[Start Entries]
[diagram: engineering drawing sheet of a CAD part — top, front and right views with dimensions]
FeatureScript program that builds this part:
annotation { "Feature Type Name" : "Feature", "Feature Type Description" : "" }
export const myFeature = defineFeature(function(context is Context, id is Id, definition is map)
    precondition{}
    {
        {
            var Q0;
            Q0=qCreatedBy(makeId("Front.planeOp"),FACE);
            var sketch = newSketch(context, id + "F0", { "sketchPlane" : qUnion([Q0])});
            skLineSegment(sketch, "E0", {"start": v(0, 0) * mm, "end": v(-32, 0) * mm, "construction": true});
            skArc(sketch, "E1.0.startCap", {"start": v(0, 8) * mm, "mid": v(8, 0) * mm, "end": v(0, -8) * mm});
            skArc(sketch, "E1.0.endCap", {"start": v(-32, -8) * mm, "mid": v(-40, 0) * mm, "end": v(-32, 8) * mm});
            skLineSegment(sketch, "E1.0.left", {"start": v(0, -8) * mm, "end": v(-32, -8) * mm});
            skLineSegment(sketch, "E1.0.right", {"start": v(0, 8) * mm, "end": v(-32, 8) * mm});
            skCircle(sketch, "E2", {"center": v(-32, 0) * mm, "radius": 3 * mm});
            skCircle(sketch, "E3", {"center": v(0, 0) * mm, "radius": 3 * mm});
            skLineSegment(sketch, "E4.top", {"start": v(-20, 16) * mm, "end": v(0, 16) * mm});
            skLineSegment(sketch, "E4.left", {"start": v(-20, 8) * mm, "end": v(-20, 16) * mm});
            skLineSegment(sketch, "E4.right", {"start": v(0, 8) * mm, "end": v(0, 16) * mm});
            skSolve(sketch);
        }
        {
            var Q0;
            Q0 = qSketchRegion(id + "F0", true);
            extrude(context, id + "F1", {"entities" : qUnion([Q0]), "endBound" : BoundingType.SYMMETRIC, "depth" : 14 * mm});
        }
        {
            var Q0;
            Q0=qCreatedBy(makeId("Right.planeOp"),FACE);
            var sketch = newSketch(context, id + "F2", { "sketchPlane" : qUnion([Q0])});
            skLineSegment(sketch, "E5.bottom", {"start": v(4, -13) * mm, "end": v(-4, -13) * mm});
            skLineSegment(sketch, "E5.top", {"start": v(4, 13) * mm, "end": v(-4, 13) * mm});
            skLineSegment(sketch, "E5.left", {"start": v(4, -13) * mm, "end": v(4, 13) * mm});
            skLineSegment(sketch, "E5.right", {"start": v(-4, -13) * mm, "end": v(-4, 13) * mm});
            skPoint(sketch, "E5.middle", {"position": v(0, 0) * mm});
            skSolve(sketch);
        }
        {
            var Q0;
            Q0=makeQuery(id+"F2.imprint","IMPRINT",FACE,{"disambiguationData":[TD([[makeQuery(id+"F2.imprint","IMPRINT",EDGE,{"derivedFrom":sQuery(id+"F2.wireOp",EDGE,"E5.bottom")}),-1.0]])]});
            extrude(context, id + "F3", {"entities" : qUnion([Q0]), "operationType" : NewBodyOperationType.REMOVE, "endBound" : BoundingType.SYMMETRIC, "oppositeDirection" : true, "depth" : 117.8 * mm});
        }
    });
[End Entries]
## What the task asks:
Pull out each line in the entries above that contains the string "skCircle".

## Answer below:
            skCircle(sketch, "E2", {"center": v(-32, 0) * mm, "radius": 3 * mm});
            skCircle(sketch, "E3", {"center": v(0, 0) * mm, "radius": 3 * mm});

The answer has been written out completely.